NGA joins Challenge.gov, offers $10K prize for technical support to ‘living stories’
On June 6, the National Geospatial-Intelligence Agency listed its first submission to Challenge.gov, a technical hub for federal incentive prize and challenge competitions.
Challenge.gov’s listing includes technical, scientific, ideation, and creative competitions to aid the U.S. government in achieving innovative solutions for mission-centric problems using the best ideas and talent from the public.
NGA’s Living Stories challenge seeks an easy-to-use time slider or other simple mechanism to track changes to a story in a dynamic, fast and aesthetic way as it is being developed using WordPress, a popular open source web-based publishing platform.

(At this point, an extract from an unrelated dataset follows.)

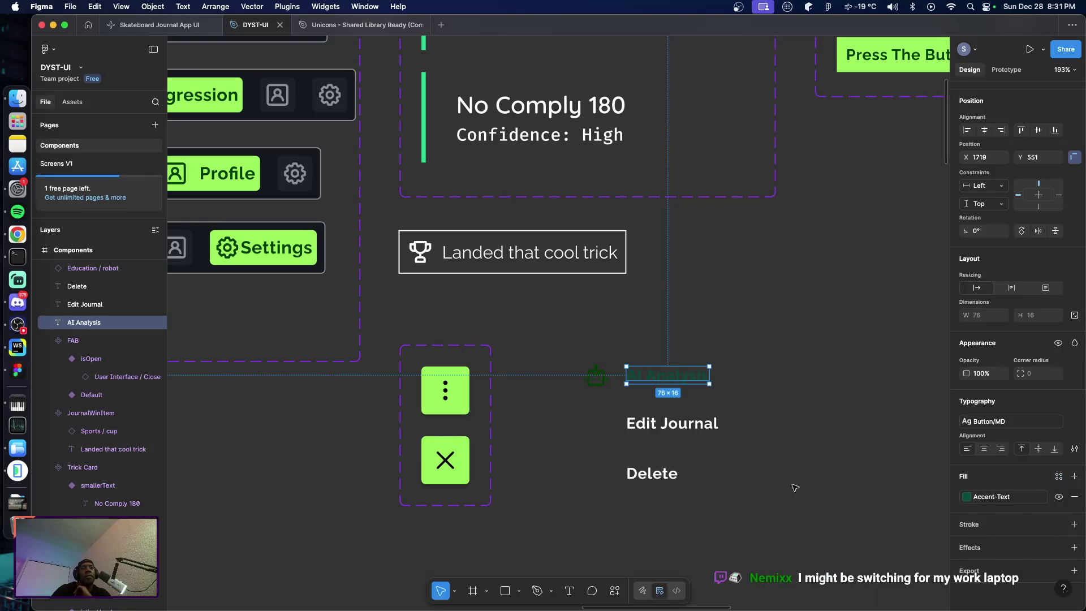
{"action": "left_click", "coordinate": [1041, 497]}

The winning submission will be awarded a $10,000 prize. The challenge is organized by the agency’s GEOINT Pathfinder initiative, which focuses on developing open source solutions to national security issues.
With this challenge, the GEOINT Pathfinder team is looking to strike the balance between “ephemeral and evergreen content,” by building a simple, customer-facing, version-control tracker, said NGA’s public software development lead Chris Rasmussen.
“The idea is to reduce the number of headlines and products that we’re pushing out to our customers by building a very simple, visually-pleasing way to track changes in a story,” said Rasmussen. “That sets the standard that a story will always be up-to-date.”
The submission period runs June 6 to July 15 and the winner will be announced Aug. 1. Submissions will be evaluated on criteria including user experience, quality and required features.
Beyond tangible, functional code, Rasmussen hopes the agency’s involvement with Challenge.gov will help put a focus on short-term, practical goals.
“It focuses things on more immediate time horizons,” said Rasmussen. “And the delivery back to us is functional code. So we’ll have our answer and we’ll see the talent coming back in a very practical way. It focuses things much more realistically.”
Since 2010, Challenge.gov has seen more than a quarter of a million participants contributing to more than 640 competitions that awarded over $220 million in prizes.
NGA joins other intelligence community components including the National Security Agency and the Office of the Director of National Intelligence’s Intelligence Advanced Research Projects Activity on Challenge.gov.